The Real Estate Institute of Australia (REIA) has welcomed the Government’s resolve to strengthen compliance and enforcement of foreign investment in Australian residential real estate following the release today of its Options Paper.
REIA CEO, Amanda Lynch says, “The strengthening of compliance and enforcement as well as an increase in penalties for non-compliance were recommended by REIA in our submission to the Inquiry into Australia’s foreign investment policy as it applies to real estate.”
“What is important is that the revenue gained from these penalties will provide the Australian Taxation Office with more resources to ensure all investors are complying with the regulations.”
“Of concern, however, is that the Options Paper also proposes an application fee of $5,000 for properties under $1M, $10,000 for properties valued between $1-2Mand $10,000 increments for each additional $1M in value. These fees will be used to finance increased compliance, which is what the industry has been calling for but it also means that properties over $1M will attract a fee of approximately 1%.”

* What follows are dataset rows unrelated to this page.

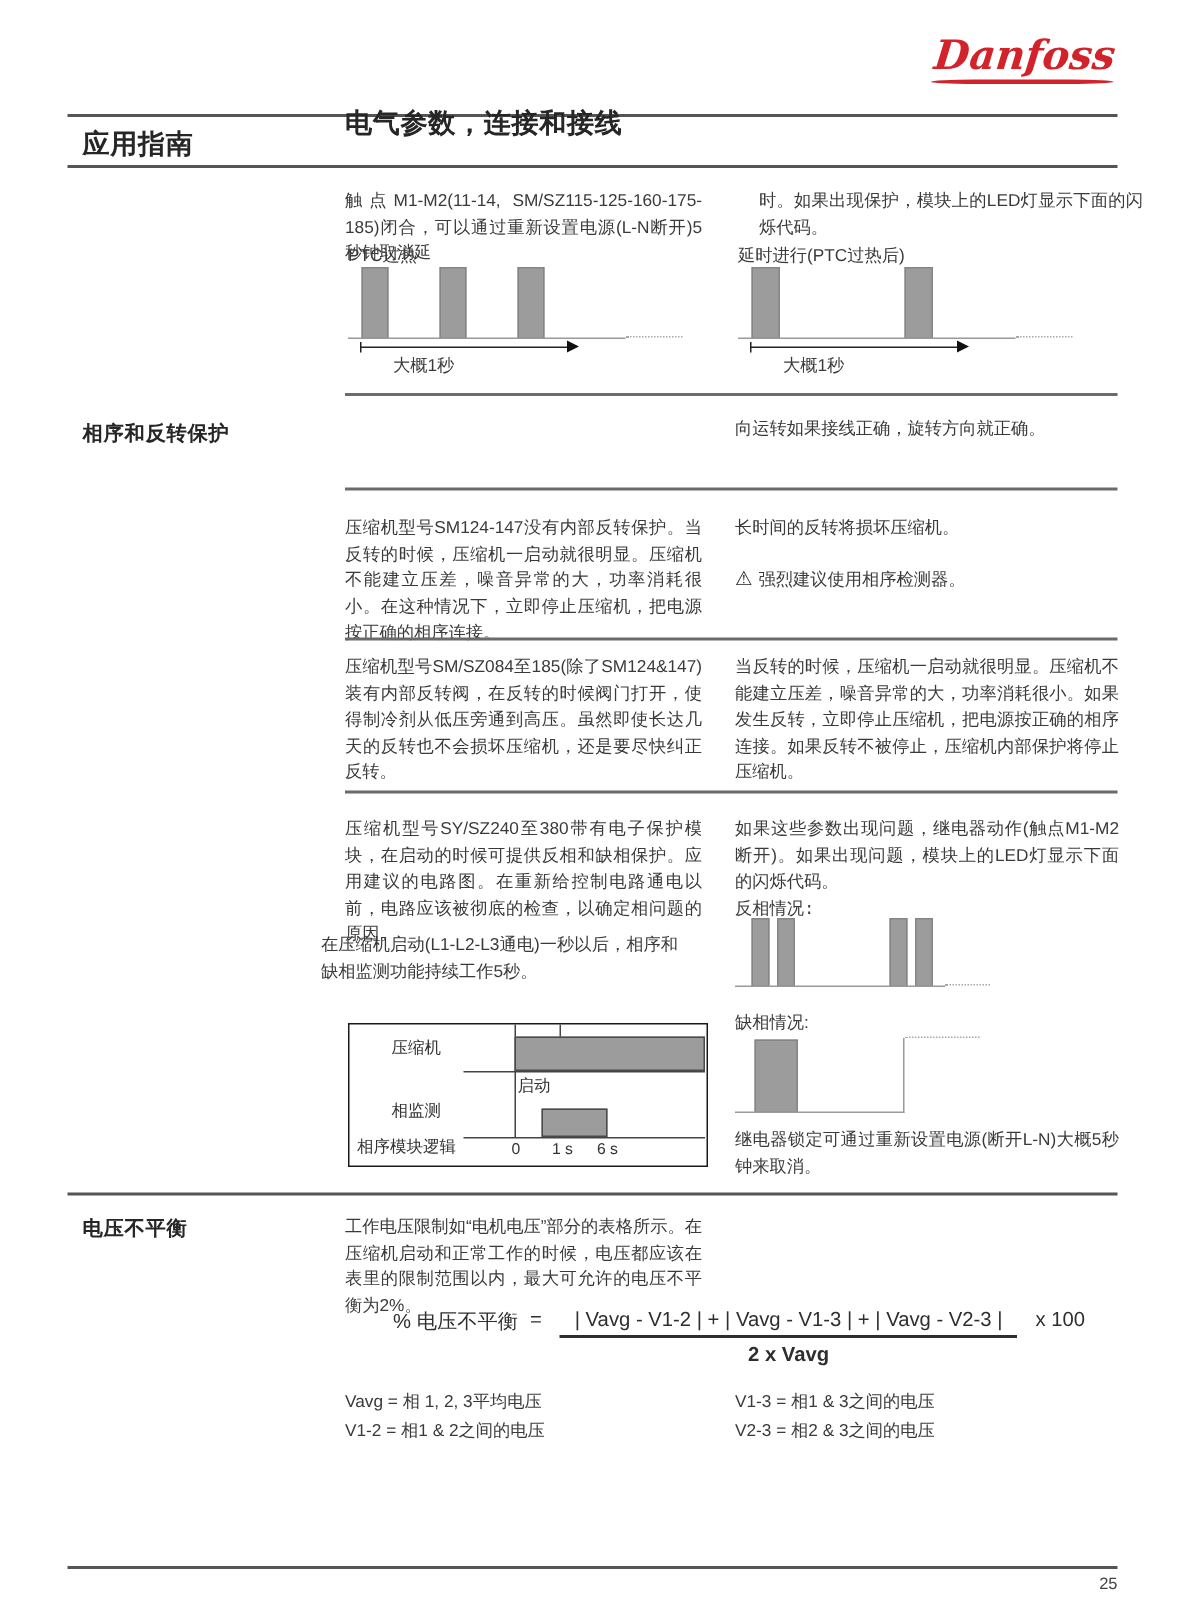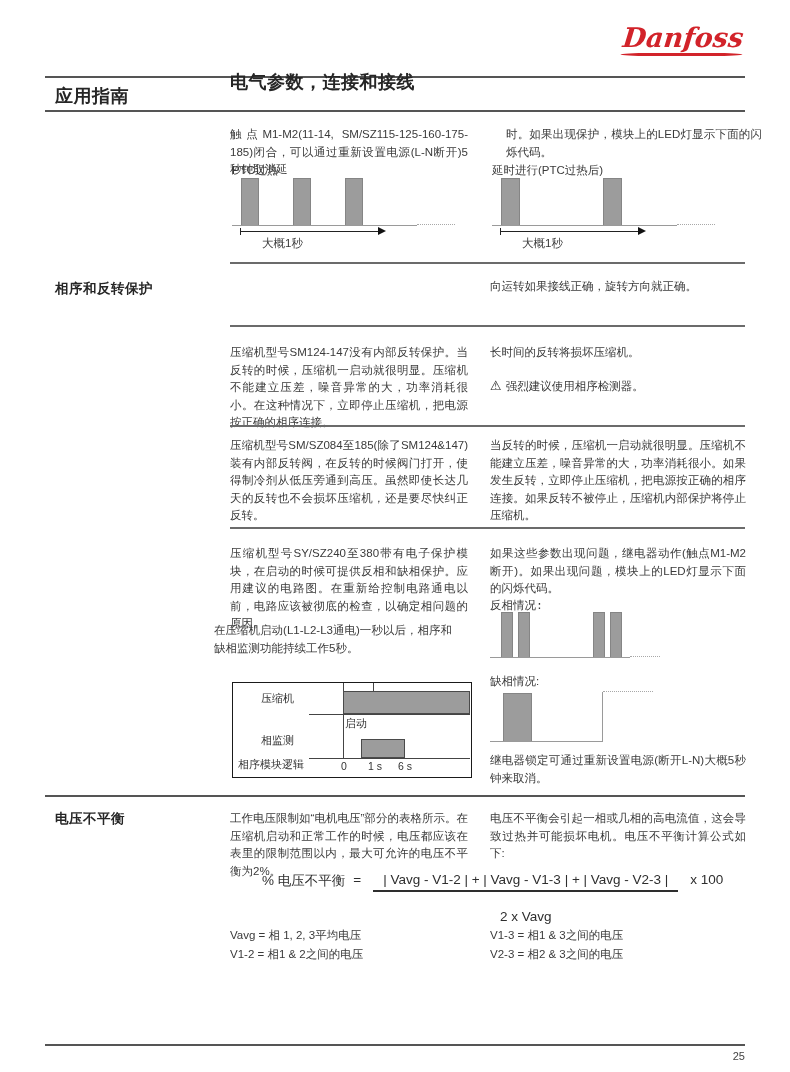--- a/index.html
+++ b/index.html
@@ -38,21 +38,21 @@
     font-family:"DejaVu Serif","Liberation Serif",serif;
     font-style:italic;font-weight:bold;font-size:27px;color:#d2232a;
     transform:skewX(-6deg);line-height:1;
   }
   .logo .swash{height:2.5px;background:#d2232a;border-radius:40%/100%;margin-top:2px;}
   .warnrow{position:absolute;font-size:11.5px;color:#3a3a3a;}
   .warnrow .tri{font-size:13px;margin-right:4px;color:#222;}
   .formula{position:absolute;display:flex;align-items:flex-start;font-size:13.5px;color:#2e2e2e;}
   .formula .frac{display:inline-block;text-align:center;margin:0 12px;}
   .formula .num{padding:0 10px 3px 10px;}
-  .formula .den{padding-top:17px;}
+  .formula .den{padding-top:3px;font-weight:bold;}
   .formula .fbar{height:1.5px;background:#2e2e2e;}
   .defs{position:absolute;font-size:11.5px;color:#3a3a3a;line-height:18px;}
   .pagenum{position:absolute;font-size:11px;color:#444;}
 </style>
 </head>
 <body>
 
 <div class="page">
 
   <div class="logo">
@@ -152,21 +152,20 @@
     <div class="tline" style="left:76px;top:75px;width:161px;height:1px;"></div>
     <div class="tick" style="left:111px;top:77px;">0</div>
     <div class="tick" style="left:142px;top:77px;">1 s</div>
     <div class="tick" style="left:172px;top:77px;">6 s</div>
     <div class="lab" style="left:5px;top:74px;">相序模块逻辑</div>
   </div>
 
   <div class="rule rule-dark" style="left:45px;top:795px;width:700px;"></div>
   <div class="sechead" style="left:55px;top:810px;">电压不平衡</div>
   <div class="para" style="left:230px;top:810px;width:238px;">工作电压限制如“电机电压”部分的表格所示。在压缩机启动和正常工作的时候，电压都应该在表里的限制范围以内，最大可允许的电压不平衡为2%。</div>
-  <div class="para" style="left:490px;top:810px;width:256px;">电压不平衡会引起一相或几相的高电流值，这会导致过热并可能损坏电机。电压不平衡计算公式如下:</div>
 
   <div class="formula" style="left:262px;top:872px;width:480px;height:46px;">
     <span>% 电压不平衡</span>
     <span style="margin-left:8px;">=</span>
     <span class="frac">
       <span class="num" style="display:block;">| Vavg - V1-2 | + | Vavg - V1-3 | + | Vavg - V2-3 |</span>
       <span class="fbar" style="display:block;"></span>
       <span class="den" style="display:block;">2 x Vavg</span>
     </span>
     <span>x 100</span>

“While the proposed fee is less than that applicable in Hong Kong or Singapore, it is higher than that in other countries such as Switzerland and Austria. The UK, the USA, and Canada do not have any residential property application fees. In setting the fee level for Australia, REIA encourages the Government to consider the equivalent global rates and not discourage foreign investment that has been proven to increase the supply of new housing at a time of a severe shortage.”
“The Options Paper has supported REIA’s proposal that a more effective deterrent, and one that reflects changing market conditions, is to set penalties as a percentage of the property value. The paper proposes 10% and REIA feels this is a fair penalty for foreign investors if a breach occurs.”
“For other breaches such as a non-resident acquiring an established dwelling or if a temporary resident fails to sell their property after it ceases to be their place of residence, the proposed penalty is to be the greater of either the capital gain made, 25% of the purchase price or 25% of the property’s market value.” concluded Ms Lynch.